For domestic nuclear enthusiasts, one hope is that between international inspections, peer reviews, and collaboration with international entities with a good safety culture, India’s nuclear enclave will also develop greater transparency and accountability. India has never had a nuclear accident rated above 3 on the INES and though an IAEA inspection gave Rajasthan’s nuclear power units a good evaluation, fears abound due to ignorance of the general populace and poor communication by the authorities. The lack of independence of India’s nuclear regulatory authority is also of some concern. Given China’s record on transparency, these values will hardly be inculcated in the Indian establishment via a nuclear partnership with Beijing.

China is a below-par partner on another level too: technology transfer. India has always made the transfer of technology a key component of its high-tech purchases, hoping these would compensate for its own inadequacies in research & development. However, Beijing has little new technology to offer; nuclear energy took off in China only in the late 1980s and Beijing also bases its nuclear decisions on the degree of technology transfers vendors are willing to provide. Like India, China also intends to leapfrog stages of nuclear development via reverse engineering and emerge, initially under license, as a major exporter of nuclear products and services. India would be better served by dealing directly with more mature vendors in France, Canada, Russia, and the United States.

Unlike other sectors, nuclear partnerships are long-term relationships. The life of an average reactor nowadays is 40-60 years and during that time, the vendor is always in the picture. Many reactor contracts nowadays come with a lifetime guarantee of nuclear fuel and support as well and it is not easy to change suppliers as Ukraine recently discovered. Is India willing to enter into a 60-year marriage with a country that denies Indian firms fair market access, props up a neighbouring state with nuclear weapons and missiles against India, has claims on Indian territory, and with whom regular skirmishes along the border are not unusual?

China’s interest in India’s nuclear programme is, to put it politely, curious.

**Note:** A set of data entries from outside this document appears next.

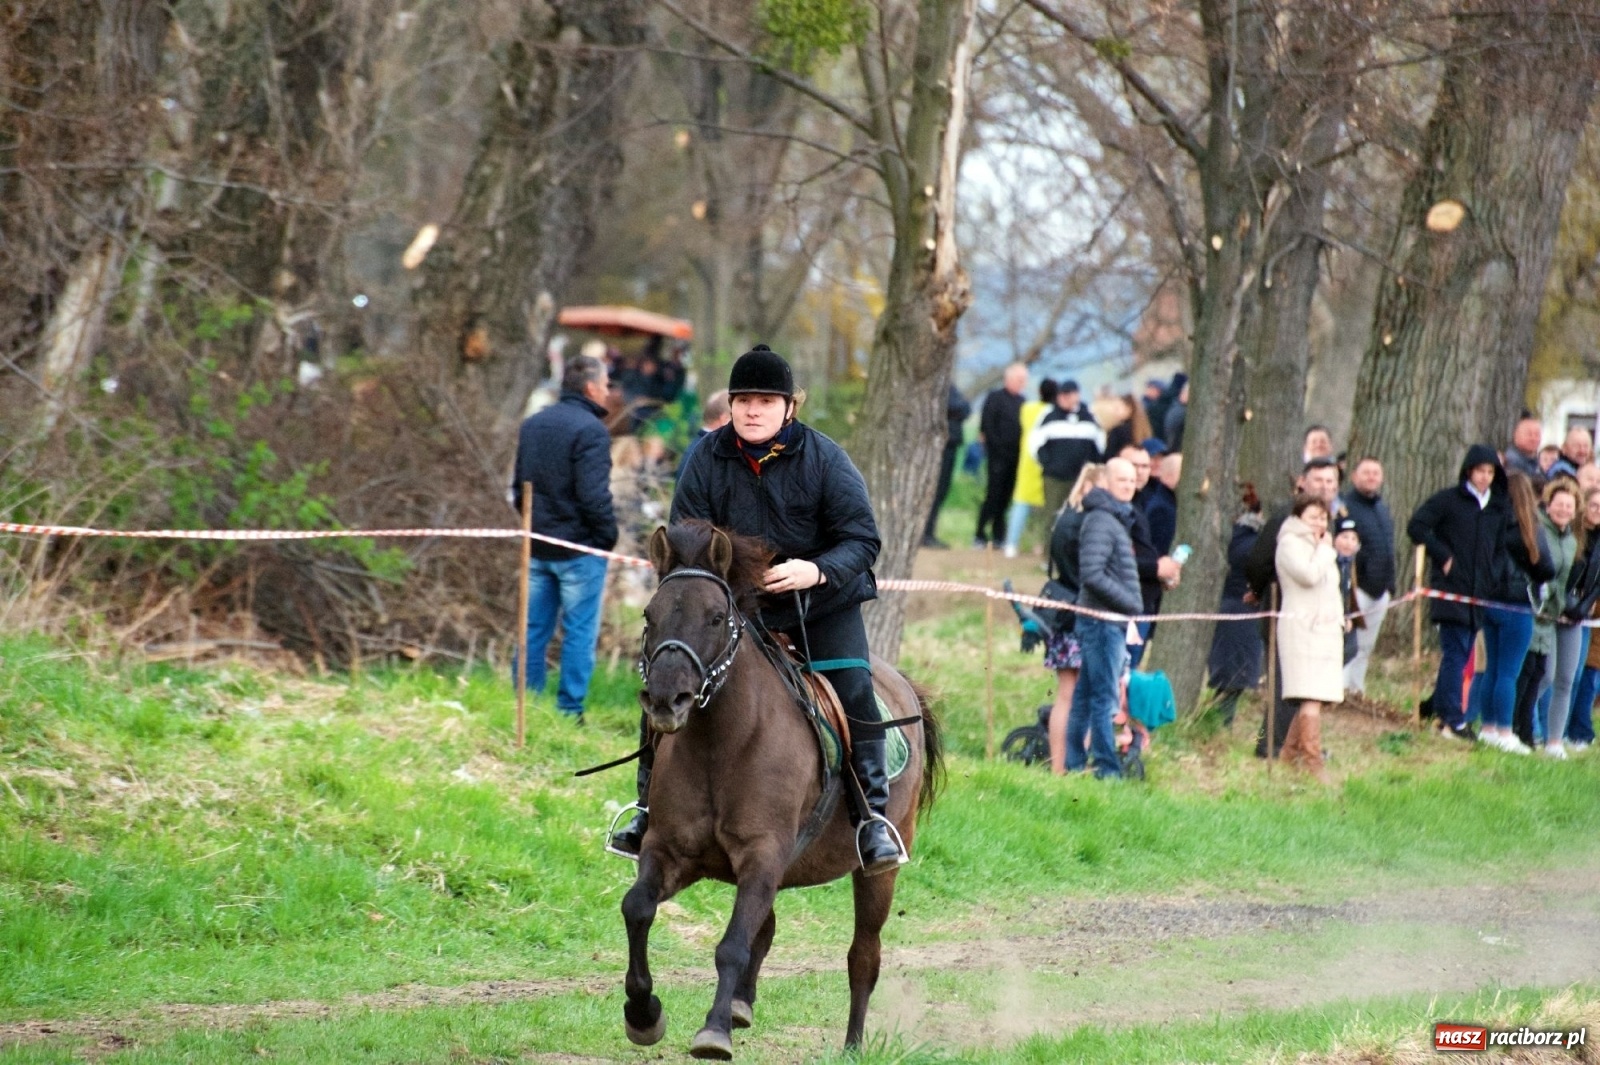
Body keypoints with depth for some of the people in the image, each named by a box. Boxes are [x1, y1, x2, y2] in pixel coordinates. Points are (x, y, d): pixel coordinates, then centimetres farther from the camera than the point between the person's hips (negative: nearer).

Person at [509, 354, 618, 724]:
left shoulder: (532, 425, 10)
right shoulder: (590, 430, -16)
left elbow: (518, 487, 16)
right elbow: (594, 495, -21)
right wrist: (607, 535, -8)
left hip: (538, 546, 7)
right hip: (580, 548, -7)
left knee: (534, 628, 13)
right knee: (579, 633, 0)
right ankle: (569, 711, 1)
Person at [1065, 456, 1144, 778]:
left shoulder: (1118, 519, 18)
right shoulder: (1100, 521, -13)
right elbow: (1092, 575, -22)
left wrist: (1131, 606, 10)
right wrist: (1130, 603, -16)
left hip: (1112, 622, 10)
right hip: (1102, 622, -10)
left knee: (1086, 696, 12)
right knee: (1104, 697, -8)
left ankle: (1074, 765, 17)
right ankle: (1107, 770, -8)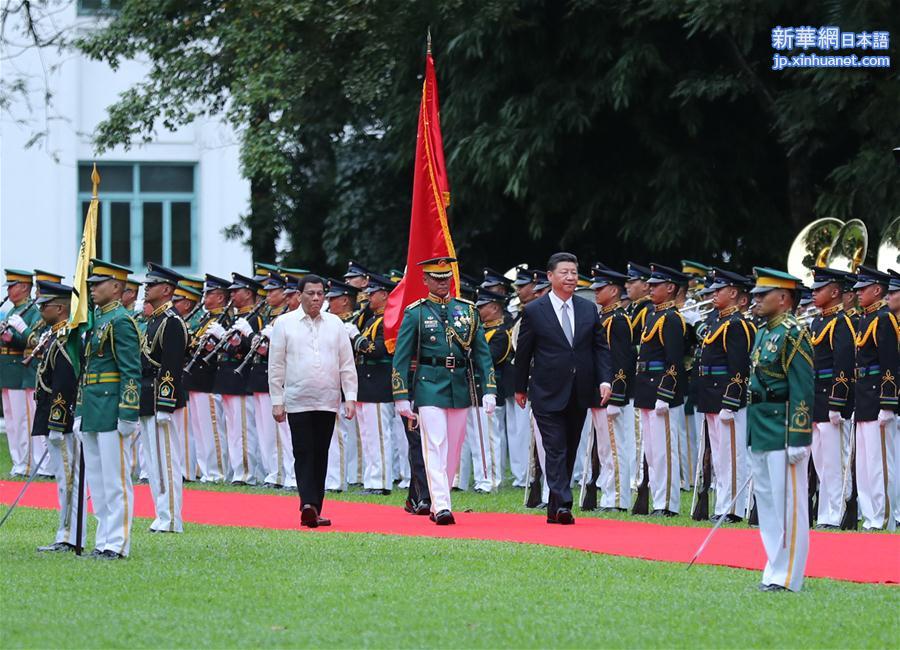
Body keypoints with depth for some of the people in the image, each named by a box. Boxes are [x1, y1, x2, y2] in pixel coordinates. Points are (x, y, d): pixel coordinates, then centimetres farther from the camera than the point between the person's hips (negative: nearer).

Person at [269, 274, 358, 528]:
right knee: (304, 454, -12)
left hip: (328, 402, 3)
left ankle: (314, 511, 10)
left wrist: (350, 398, 2)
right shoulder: (284, 323, 2)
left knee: (320, 456, 6)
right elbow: (276, 366, 2)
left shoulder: (334, 324, 8)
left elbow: (347, 364, 9)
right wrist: (277, 401, -2)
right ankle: (308, 505, -22)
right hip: (298, 401, -3)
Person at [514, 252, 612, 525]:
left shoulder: (588, 310, 8)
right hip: (548, 394, -4)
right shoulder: (534, 311, -3)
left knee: (570, 451, 9)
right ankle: (563, 505, -20)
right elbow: (523, 352, 3)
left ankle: (555, 509, 17)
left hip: (579, 395, 4)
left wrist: (605, 380, -4)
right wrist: (521, 387, 7)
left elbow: (600, 348, 9)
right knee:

Beijing has consistently vetoed Delhi’s application to join the Nuclear Suppliers Group and yet it wishes to enter India’s nuclear market. China may have calculated its policy based on India’s nuclear liability law – as it exists, the law inhibits private foreign vendors such as Westinghouse or GE from competing in the Indian market by imposing new and large insurance premia. The state-owned enterprises of Russia and China, however, will find it easier to provide for the necessary guarantees. If India sticks to its present nuclear liability law, the smaller number of vendors in India’s nuclear bazaar is to China’s advantage. A normative nuclear liability law, however, negates that advantage and leaves China with little to offer.

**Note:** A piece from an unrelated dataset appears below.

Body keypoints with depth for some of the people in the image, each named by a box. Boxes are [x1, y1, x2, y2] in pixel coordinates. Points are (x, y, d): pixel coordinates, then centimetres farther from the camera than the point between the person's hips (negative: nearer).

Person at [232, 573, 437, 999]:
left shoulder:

India must insist on any nuclear cooperation with China to be contingent upon Beijing’s unconditional support to India’s membership to the NSG; China is presently trying to finagle a place for its ally Pakistan along with India in the body and such hyphenation runs contrary to Delhi’s long-stated position. An uncompromising attitude on the NSG costs India little for China has no nuclear unique selling point. The policy of barring India’s entry into the NSG while hoping to enter its nuclear market run contrary to each other.

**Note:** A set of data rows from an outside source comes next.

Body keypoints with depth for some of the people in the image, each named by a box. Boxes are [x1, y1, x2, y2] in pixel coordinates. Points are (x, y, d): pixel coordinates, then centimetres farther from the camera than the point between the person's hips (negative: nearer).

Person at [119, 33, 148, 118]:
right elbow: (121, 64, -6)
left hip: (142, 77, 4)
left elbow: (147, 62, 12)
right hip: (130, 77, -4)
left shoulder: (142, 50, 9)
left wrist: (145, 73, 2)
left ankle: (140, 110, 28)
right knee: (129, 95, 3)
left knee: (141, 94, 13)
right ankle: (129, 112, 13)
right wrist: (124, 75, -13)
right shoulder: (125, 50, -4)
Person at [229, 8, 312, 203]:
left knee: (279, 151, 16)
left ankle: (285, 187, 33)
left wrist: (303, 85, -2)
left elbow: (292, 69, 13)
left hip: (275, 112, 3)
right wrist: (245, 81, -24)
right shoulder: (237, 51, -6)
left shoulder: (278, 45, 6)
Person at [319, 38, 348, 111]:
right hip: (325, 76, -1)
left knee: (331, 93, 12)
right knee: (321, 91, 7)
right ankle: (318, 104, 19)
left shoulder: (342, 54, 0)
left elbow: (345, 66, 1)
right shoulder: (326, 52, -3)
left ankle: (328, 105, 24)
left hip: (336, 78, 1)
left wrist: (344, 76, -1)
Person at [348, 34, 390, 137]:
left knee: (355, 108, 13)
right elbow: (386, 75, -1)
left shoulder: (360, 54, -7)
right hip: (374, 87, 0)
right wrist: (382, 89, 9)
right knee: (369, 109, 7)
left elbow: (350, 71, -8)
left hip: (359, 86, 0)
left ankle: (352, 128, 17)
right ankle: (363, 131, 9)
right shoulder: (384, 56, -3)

India’s nuclear establishment has borne the price of four decades in the non-proliferation wilderness. Consequently, it remains in a diminished capacity and sorely needs an infusion of capital and talent. However, China is an unsuitable partner for India in a venture as complex and as strategic as nuclear energy for technical as well as geopolitical reasons. As with telecommunications, it would not be judicious for India to allow China into its nuclear energy market.


This post appeared on Daily News & Analysis on September 23, 2014.